When I was a little girl, my Daddy would say my prayers at night, and sometimes as he was bending down to kiss me goodnight, he would say, "I love you with my whole heart."
It got to be a little disconcerting to hear this as I stumbled my way through childhood theology and church. "How can he say that? Doesn't he know he's supposed to love God with his whole heart?"
The other day I was rocking my sweet little girl (she's two), and out tumbled the words. "Good night, sweetie pie. I love you with my whole heart!"
I had to laugh a little in my head as I realized I knew what my Daddy had meant!
Now, neither of us were making any theological statements with our cutesy pillow talk. I'm glad my Dad loves us so much. And I love my sweet little Ellie.
But lately I've been stewing over this issue.
Stewing because as my children grow, each day that passes where we have health and safety and are huddled together under our safe little roof seems almost miraculous, Improbable. Like we are getting away with something, narrowly escaping from something. I look around and am full of questions. What kind of world will be waiting for them? Will they be one of the many to suffer from childhood diseases, addiction, rebellion? Will they always love Jesus?

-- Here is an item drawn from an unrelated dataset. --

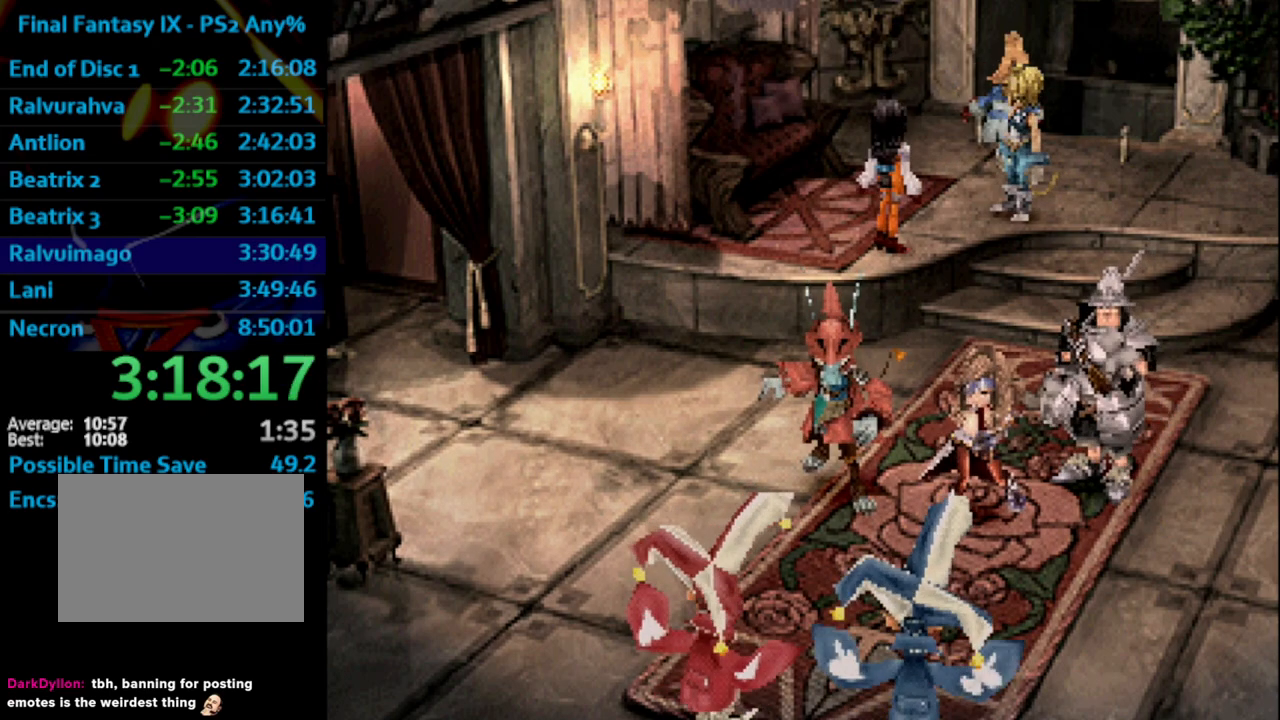
{"buttons": [], "left_stick": "center", "right_stick": "center", "events": [[33, "CROSS", "up"], [67, "SQUARE", "down"], [100, "CROSS", "down"], [100, "SQUARE", "up"], [117, "CROSS", "up"], [117, "SQUARE", "down"], [167, "CROSS", "down"], [167, "SQUARE", "up"], [250, "CROSS", "up"], [250, "SQUARE", "down"], [333, "CROSS", "down"], [333, "SQUARE", "up"], [367, "CROSS", "up"], [417, "SQUARE", "down"], [433, "CROSS", "down"], [433, "SQUARE", "up"], [483, "CROSS", "up"]]}
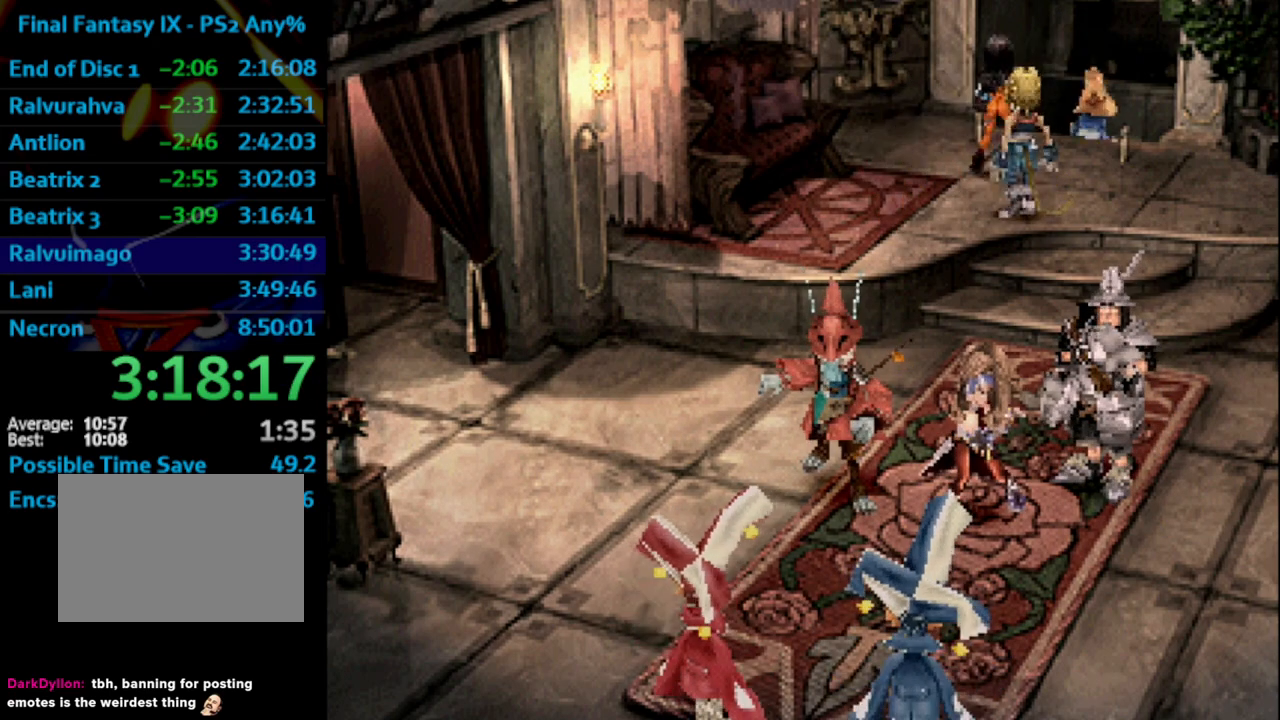
{"buttons": ["SQUARE"], "left_stick": "center", "right_stick": "center", "events": [[67, "CROSS", "down"], [83, "CROSS", "up"], [133, "SQUARE", "down"], [183, "CROSS", "down"], [200, "SQUARE", "up"], [250, "CROSS", "up"], [250, "SQUARE", "down"], [317, "SQUARE", "up"], [383, "SQUARE", "down"], [400, "CROSS", "down"], [400, "SQUARE", "up"], [450, "CROSS", "up"], [467, "SQUARE", "down"]]}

And inside, the fierce love takes on a different shape. It becomes fearful, clingy, desperate, demanding.
I silently plead with God. Lord, I love you, Lord, but not that. I couldn't handle that.
How do you love your kids *just enough*? How do you accept the gifts and hard-to-get blessings they are, and yet hold them with an open hand, borrowing them?
This is very much a work-in-progress for me, but I have some thoughts.
- "Worry" and "concern" for our children sound very benign, but it's important to identify the Sin of Idolatry when it is happening. Idolatry says to God, Something Else is more important than you. I know better than you. I do not trust you, and I want what I want. Our God knows our hearts, and He is kind and forgiving. But we must call sin, sin, even when it has to do with worry over our precious little ones.
- And second, something I learned from a Tim Keller sermon. If we make our children idols in our life, or their safety our idol, we will be disappointed. God is the only thing in the universe that if we give our hearts to Him, they will be safe. If you give your heart to anything else in this world, it will enslave you. He will free you.
Lord, you are strong and loving. Your plans are perfect. Eternity is forever. Help us to love you Most. Thank you for the gifts that are our children.